SOURCE MATERIAL Start Marker

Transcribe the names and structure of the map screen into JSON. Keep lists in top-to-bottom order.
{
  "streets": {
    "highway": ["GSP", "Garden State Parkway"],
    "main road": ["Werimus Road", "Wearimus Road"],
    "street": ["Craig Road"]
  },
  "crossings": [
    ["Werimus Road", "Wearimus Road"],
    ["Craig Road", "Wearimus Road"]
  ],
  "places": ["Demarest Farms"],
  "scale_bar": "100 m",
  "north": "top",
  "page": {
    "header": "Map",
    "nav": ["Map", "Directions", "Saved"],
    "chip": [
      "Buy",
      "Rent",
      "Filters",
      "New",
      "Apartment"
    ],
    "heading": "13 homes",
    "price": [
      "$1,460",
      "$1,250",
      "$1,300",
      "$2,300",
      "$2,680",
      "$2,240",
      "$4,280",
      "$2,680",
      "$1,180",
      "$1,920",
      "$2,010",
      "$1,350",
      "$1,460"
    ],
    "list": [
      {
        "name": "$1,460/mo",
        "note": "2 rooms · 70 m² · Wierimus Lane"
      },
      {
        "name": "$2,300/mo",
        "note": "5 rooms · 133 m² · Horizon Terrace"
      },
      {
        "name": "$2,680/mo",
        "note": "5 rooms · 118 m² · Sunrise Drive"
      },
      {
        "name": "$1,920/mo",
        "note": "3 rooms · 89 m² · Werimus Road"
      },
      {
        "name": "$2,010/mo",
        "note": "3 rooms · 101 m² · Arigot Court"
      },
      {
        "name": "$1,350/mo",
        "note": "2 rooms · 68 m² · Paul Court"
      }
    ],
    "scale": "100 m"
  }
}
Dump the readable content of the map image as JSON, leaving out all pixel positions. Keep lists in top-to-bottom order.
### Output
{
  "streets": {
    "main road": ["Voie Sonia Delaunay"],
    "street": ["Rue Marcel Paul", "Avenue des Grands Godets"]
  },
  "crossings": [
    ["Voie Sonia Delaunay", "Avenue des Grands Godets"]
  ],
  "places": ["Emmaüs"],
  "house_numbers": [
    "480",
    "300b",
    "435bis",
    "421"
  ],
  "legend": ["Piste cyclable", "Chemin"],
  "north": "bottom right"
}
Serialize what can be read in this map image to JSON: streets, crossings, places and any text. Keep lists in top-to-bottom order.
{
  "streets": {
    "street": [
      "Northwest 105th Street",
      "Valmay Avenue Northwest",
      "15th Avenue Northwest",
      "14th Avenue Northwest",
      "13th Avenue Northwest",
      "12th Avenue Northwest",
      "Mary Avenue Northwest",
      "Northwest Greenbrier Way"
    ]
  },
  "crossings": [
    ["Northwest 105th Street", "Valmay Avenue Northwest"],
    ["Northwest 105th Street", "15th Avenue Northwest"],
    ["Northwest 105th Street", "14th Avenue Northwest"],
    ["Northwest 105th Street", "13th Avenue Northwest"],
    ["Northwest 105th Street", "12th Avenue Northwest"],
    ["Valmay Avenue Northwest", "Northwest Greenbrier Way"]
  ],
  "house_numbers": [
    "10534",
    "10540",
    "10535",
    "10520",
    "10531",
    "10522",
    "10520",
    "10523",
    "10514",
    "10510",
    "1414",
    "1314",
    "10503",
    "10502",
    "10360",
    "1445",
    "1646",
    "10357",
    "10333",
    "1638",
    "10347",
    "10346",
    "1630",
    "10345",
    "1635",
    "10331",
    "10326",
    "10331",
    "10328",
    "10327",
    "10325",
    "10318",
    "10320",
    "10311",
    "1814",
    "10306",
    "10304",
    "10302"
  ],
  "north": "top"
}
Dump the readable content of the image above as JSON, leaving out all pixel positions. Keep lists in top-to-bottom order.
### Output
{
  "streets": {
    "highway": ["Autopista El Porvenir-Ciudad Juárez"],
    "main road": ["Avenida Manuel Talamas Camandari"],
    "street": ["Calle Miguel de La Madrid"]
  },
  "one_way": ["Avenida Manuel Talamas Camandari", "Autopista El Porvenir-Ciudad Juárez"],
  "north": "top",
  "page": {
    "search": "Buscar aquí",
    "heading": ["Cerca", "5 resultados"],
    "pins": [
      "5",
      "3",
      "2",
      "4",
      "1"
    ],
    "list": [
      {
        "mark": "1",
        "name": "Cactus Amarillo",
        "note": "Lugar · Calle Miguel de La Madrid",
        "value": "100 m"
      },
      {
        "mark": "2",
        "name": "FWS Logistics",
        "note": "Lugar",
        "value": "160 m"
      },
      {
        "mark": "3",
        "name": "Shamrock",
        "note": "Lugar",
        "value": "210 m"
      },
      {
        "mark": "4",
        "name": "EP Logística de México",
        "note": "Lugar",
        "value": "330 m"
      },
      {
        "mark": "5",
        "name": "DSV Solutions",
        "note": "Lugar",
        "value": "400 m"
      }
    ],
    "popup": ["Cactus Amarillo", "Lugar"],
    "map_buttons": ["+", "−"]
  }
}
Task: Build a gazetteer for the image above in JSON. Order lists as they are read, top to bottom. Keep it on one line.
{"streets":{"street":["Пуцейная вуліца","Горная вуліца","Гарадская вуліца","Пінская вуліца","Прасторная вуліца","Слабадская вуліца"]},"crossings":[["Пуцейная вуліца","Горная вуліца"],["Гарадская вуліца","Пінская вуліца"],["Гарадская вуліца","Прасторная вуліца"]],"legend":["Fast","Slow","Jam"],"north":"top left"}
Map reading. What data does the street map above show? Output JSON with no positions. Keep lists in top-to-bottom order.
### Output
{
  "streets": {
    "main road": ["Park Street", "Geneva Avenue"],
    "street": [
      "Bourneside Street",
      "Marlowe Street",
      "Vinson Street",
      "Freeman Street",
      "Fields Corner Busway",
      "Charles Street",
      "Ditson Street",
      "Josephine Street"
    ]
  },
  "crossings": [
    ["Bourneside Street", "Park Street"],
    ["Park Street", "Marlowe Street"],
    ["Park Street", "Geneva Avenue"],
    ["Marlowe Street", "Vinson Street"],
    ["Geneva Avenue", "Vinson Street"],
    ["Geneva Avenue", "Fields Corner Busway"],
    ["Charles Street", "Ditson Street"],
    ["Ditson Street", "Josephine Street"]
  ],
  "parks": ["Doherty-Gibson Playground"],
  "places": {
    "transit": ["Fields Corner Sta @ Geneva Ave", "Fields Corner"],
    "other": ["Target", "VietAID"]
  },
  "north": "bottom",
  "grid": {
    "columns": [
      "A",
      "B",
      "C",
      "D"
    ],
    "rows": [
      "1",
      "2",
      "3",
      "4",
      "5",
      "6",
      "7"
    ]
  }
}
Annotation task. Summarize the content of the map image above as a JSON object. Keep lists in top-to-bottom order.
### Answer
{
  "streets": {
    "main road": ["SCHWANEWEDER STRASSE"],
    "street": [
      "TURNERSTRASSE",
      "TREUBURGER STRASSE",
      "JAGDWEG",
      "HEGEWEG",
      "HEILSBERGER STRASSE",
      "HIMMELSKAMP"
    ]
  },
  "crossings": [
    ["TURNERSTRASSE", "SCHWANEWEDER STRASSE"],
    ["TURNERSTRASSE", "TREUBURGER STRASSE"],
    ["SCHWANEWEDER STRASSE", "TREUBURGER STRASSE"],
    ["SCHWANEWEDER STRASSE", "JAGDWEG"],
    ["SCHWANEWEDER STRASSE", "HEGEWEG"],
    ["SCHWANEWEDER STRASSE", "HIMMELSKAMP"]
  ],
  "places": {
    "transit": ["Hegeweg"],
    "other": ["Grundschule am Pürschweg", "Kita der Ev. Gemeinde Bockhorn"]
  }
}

SOURCE MATERIAL End Marker

WORK REQUIRED:
What you return should match every line above exactly.

SOLUTION TO THIS TASK:
Transcribe the names and structure of the map screen into JSON. Keep lists in top-to-bottom order.
{
  "streets": {
    "highway": ["GSP", "Garden State Parkway"],
    "main road": ["Werimus Road", "Wearimus Road"],
    "street": ["Craig Road"]
  },
  "crossings": [
    ["Werimus Road", "Wearimus Road"],
    ["Craig Road", "Wearimus Road"]
  ],
  "places": ["Demarest Farms"],
  "scale_bar": "100 m",
  "north": "top",
  "page": {
    "header": "Map",
    "nav": ["Map", "Directions", "Saved"],
    "chip": [
      "Buy",
      "Rent",
      "Filters",
      "New",
      "Apartment"
    ],
    "heading": "13 homes",
    "price": [
      "$1,460",
      "$1,250",
      "$1,300",
      "$2,300",
      "$2,680",
      "$2,240",
      "$4,280",
      "$2,680",
      "$1,180",
      "$1,920",
      "$2,010",
      "$1,350",
      "$1,460"
    ],
    "list": [
      {
        "name": "$1,460/mo",
        "note": "2 rooms · 70 m² · Wierimus Lane"
      },
      {
        "name": "$2,300/mo",
        "note": "5 rooms · 133 m² · Horizon Terrace"
      },
      {
        "name": "$2,680/mo",
        "note": "5 rooms · 118 m² · Sunrise Drive"
      },
      {
        "name": "$1,920/mo",
        "note": "3 rooms · 89 m² · Werimus Road"
      },
      {
        "name": "$2,010/mo",
        "note": "3 rooms · 101 m² · Arigot Court"
      },
      {
        "name": "$1,350/mo",
        "note": "2 rooms · 68 m² · Paul Court"
      }
    ],
    "scale": "100 m"
  }
}
Dump the readable content of the map image as JSON, leaving out all pixel positions. Keep lists in top-to-bottom order.
### Output
{
  "streets": {
    "main road": ["Voie Sonia Delaunay"],
    "street": ["Rue Marcel Paul", "Avenue des Grands Godets"]
  },
  "crossings": [
    ["Voie Sonia Delaunay", "Avenue des Grands Godets"]
  ],
  "places": ["Emmaüs"],
  "house_numbers": [
    "480",
    "300b",
    "435bis",
    "421"
  ],
  "legend": ["Piste cyclable", "Chemin"],
  "north": "bottom right"
}
Serialize what can be read in this map image to JSON: streets, crossings, places and any text. Keep lists in top-to-bottom order.
{
  "streets": {
    "street": [
      "Northwest 105th Street",
      "Valmay Avenue Northwest",
      "15th Avenue Northwest",
      "14th Avenue Northwest",
      "13th Avenue Northwest",
      "12th Avenue Northwest",
      "Mary Avenue Northwest",
      "Northwest Greenbrier Way"
    ]
  },
  "crossings": [
    ["Northwest 105th Street", "Valmay Avenue Northwest"],
    ["Northwest 105th Street", "15th Avenue Northwest"],
    ["Northwest 105th Street", "14th Avenue Northwest"],
    ["Northwest 105th Street", "13th Avenue Northwest"],
    ["Northwest 105th Street", "12th Avenue Northwest"],
    ["Valmay Avenue Northwest", "Northwest Greenbrier Way"]
  ],
  "house_numbers": [
    "10534",
    "10540",
    "10535",
    "10520",
    "10531",
    "10522",
    "10520",
    "10523",
    "10514",
    "10510",
    "1414",
    "1314",
    "10503",
    "10502",
    "10360",
    "1445",
    "1646",
    "10357",
    "10333",
    "1638",
    "10347",
    "10346",
    "1630",
    "10345",
    "1635",
    "10331",
    "10326",
    "10331",
    "10328",
    "10327",
    "10325",
    "10318",
    "10320",
    "10311",
    "1814",
    "10306",
    "10304",
    "10302"
  ],
  "north": "top"
}
Dump the readable content of the image above as JSON, leaving out all pixel positions. Keep lists in top-to-bottom order.
### Output
{
  "streets": {
    "highway": ["Autopista El Porvenir-Ciudad Juárez"],
    "main road": ["Avenida Manuel Talamas Camandari"],
    "street": ["Calle Miguel de La Madrid"]
  },
  "one_way": ["Avenida Manuel Talamas Camandari", "Autopista El Porvenir-Ciudad Juárez"],
  "north": "top",
  "page": {
    "search": "Buscar aquí",
    "heading": ["Cerca", "5 resultados"],
    "pins": [
      "5",
      "3",
      "2",
      "4",
      "1"
    ],
    "list": [
      {
        "mark": "1",
        "name": "Cactus Amarillo",
        "note": "Lugar · Calle Miguel de La Madrid",
        "value": "100 m"
      },
      {
        "mark": "2",
        "name": "FWS Logistics",
        "note": "Lugar",
        "value": "160 m"
      },
      {
        "mark": "3",
        "name": "Shamrock",
        "note": "Lugar",
        "value": "210 m"
      },
      {
        "mark": "4",
        "name": "EP Logística de México",
        "note": "Lugar",
        "value": "330 m"
      },
      {
        "mark": "5",
        "name": "DSV Solutions",
        "note": "Lugar",
        "value": "400 m"
      }
    ],
    "popup": ["Cactus Amarillo", "Lugar"],
    "map_buttons": ["+", "−"]
  }
}
Task: Build a gazetteer for the image above in JSON. Order lists as they are read, top to bottom. Keep it on one line.
{"streets":{"street":["Пуцейная вуліца","Горная вуліца","Гарадская вуліца","Пінская вуліца","Прасторная вуліца","Слабадская вуліца"]},"crossings":[["Пуцейная вуліца","Горная вуліца"],["Гарадская вуліца","Пінская вуліца"],["Гарадская вуліца","Прасторная вуліца"]],"legend":["Fast","Slow","Jam"],"north":"top left"}
Map reading. What data does the street map above show? Output JSON with no positions. Keep lists in top-to-bottom order.
### Output
{
  "streets": {
    "main road": ["Park Street", "Geneva Avenue"],
    "street": [
      "Bourneside Street",
      "Marlowe Street",
      "Vinson Street",
      "Freeman Street",
      "Fields Corner Busway",
      "Charles Street",
      "Ditson Street",
      "Josephine Street"
    ]
  },
  "crossings": [
    ["Bourneside Street", "Park Street"],
    ["Park Street", "Marlowe Street"],
    ["Park Street", "Geneva Avenue"],
    ["Marlowe Street", "Vinson Street"],
    ["Geneva Avenue", "Vinson Street"],
    ["Geneva Avenue", "Fields Corner Busway"],
    ["Charles Street", "Ditson Street"],
    ["Ditson Street", "Josephine Street"]
  ],
  "parks": ["Doherty-Gibson Playground"],
  "places": {
    "transit": ["Fields Corner Sta @ Geneva Ave", "Fields Corner"],
    "other": ["Target", "VietAID"]
  },
  "north": "bottom",
  "grid": {
    "columns": [
      "A",
      "B",
      "C",
      "D"
    ],
    "rows": [
      "1",
      "2",
      "3",
      "4",
      "5",
      "6",
      "7"
    ]
  }
}
Annotation task. Summarize the content of the map image above as a JSON object. Keep lists in top-to-bottom order.
### Answer
{
  "streets": {
    "main road": ["SCHWANEWEDER STRASSE"],
    "street": [
      "TURNERSTRASSE",
      "TREUBURGER STRASSE",
      "JAGDWEG",
      "HEGEWEG",
      "HEILSBERGER STRASSE",
      "HIMMELSKAMP"
    ]
  },
  "crossings": [
    ["TURNERSTRASSE", "SCHWANEWEDER STRASSE"],
    ["TURNERSTRASSE", "TREUBURGER STRASSE"],
    ["SCHWANEWEDER STRASSE", "TREUBURGER STRASSE"],
    ["SCHWANEWEDER STRASSE", "JAGDWEG"],
    ["SCHWANEWEDER STRASSE", "HEGEWEG"],
    ["SCHWANEWEDER STRASSE", "HIMMELSKAMP"]
  ],
  "places": {
    "transit": ["Hegeweg"],
    "other": ["Grundschule am Pürschweg", "Kita der Ev. Gemeinde Bockhorn"]
  }
}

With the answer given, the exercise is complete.